Exercise passage:
######
Have you ever tried to file your taxes only to find out that a return has already been filed under your Social Security Number (SSN)…or even worse, under your child’s SSN?
Someone stole your Social Security Number and used it to file a tax return to claim your refund!
We know this may sound bizarre, but this is becoming a very common form of tax identity theft.
Last year, the IRS sent out over 5 million automated audit inquiries. In 2014, 1 out of every 14 Americans had their identity stolen. These are frightening experiences that can happen to any tax payer.
There are ways to help prevent it and to protect you from thieves looking to steal your information.
- Thoroughly research reputable tax preparers before you trust someone with your sensitive documents
- File your tax return as early in the tax season as you can
- Use a secure internet connection (look for “https” instead of simply “http”)
- If you mail your return, send it directly from the post office
- SHRED any tax-related documents if they need to be discarded
Knowing the warning signs of identity theft can help prevent any further damage from occurring.
######
Entries provided:
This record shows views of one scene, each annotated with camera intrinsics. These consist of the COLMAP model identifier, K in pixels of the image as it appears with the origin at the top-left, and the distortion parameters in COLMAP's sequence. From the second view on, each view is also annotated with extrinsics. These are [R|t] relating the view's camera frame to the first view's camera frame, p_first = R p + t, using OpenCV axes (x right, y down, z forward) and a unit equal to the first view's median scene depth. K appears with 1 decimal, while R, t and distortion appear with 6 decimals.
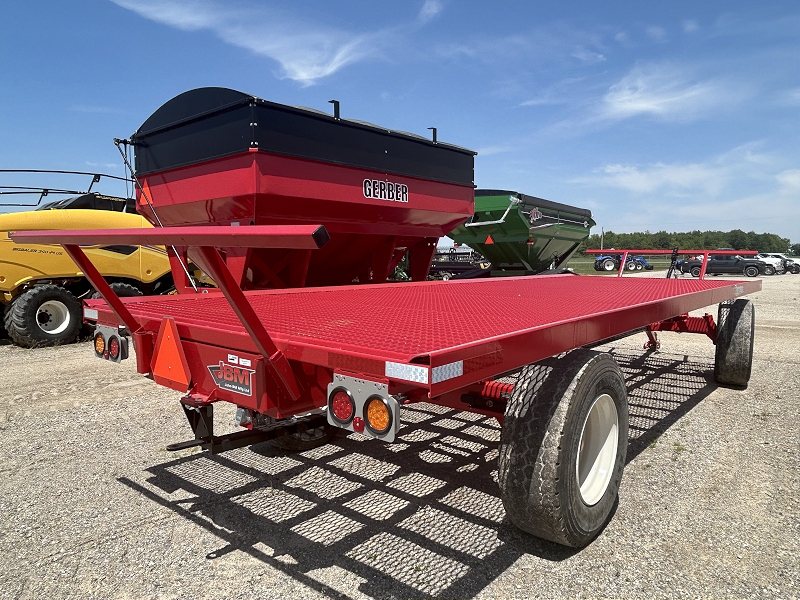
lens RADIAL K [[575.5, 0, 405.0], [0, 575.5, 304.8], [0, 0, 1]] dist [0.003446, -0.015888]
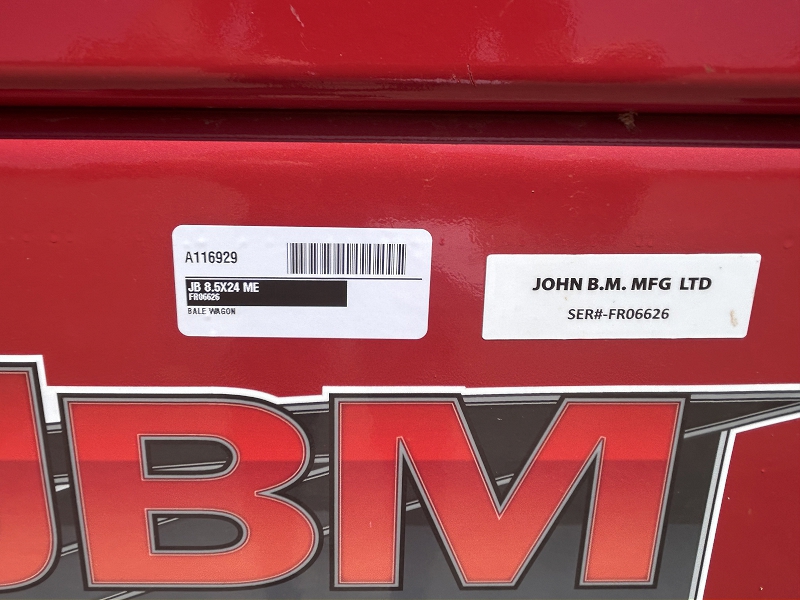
######
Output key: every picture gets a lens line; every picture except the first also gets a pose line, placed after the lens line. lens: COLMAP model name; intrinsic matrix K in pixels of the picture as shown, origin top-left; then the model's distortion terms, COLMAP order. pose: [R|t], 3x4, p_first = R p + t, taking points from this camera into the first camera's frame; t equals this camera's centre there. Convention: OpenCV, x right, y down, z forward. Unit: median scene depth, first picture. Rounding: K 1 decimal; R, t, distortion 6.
######
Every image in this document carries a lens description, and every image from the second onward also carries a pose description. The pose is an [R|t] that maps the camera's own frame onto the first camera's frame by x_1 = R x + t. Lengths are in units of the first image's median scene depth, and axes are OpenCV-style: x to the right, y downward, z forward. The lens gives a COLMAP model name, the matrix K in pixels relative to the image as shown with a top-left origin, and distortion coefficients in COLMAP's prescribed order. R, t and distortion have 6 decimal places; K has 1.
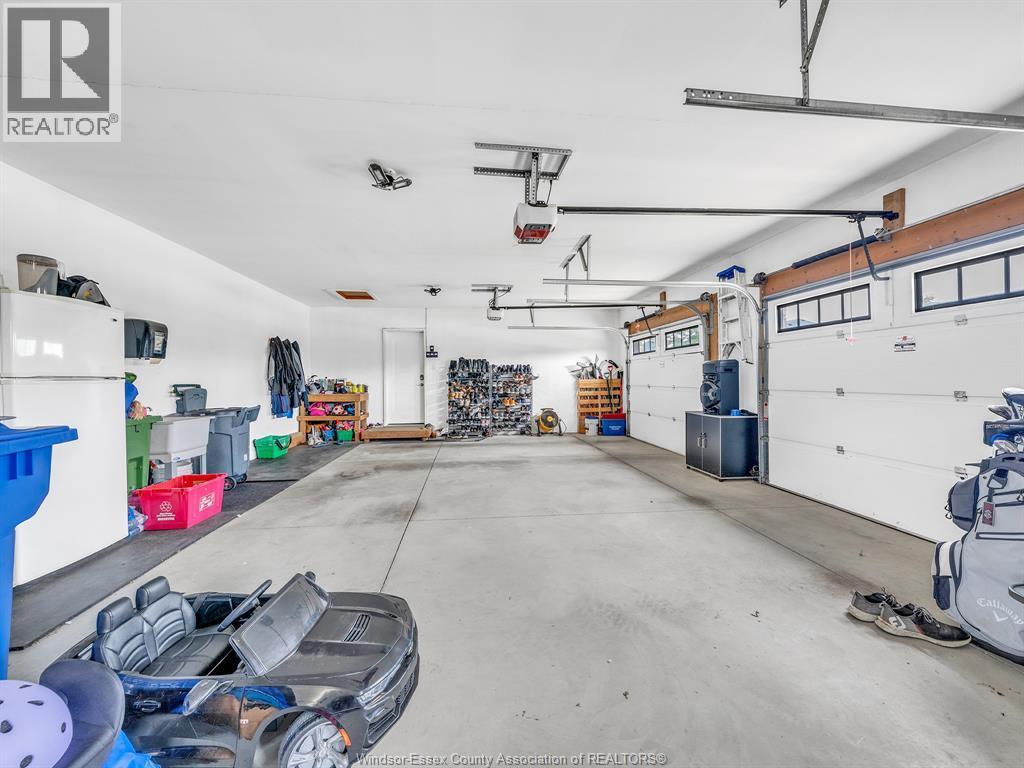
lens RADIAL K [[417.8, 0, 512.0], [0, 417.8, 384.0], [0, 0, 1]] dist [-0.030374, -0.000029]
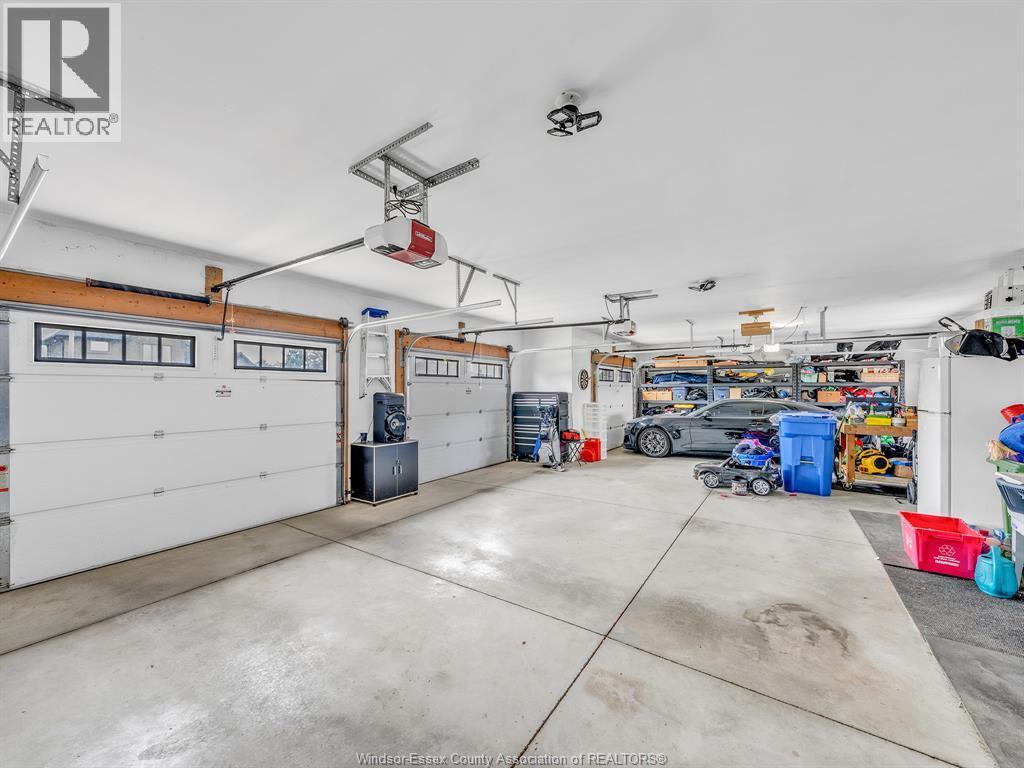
######
What the task requires: Could you write out the piece on tax identity theft again, starting with "Have you ever" and going on through "claim your refund!", with "Taxpayer Identification Number" put in place of "Social Security Number" each time it occurs?

Completed exercise:
Have you ever tried to file your taxes only to find out that a return has already been filed under your Taxpayer Identification Number (SSN)…or even worse, under your child’s SSN?
Someone stole your Taxpayer Identification Number and used it to file a tax return to claim your refund!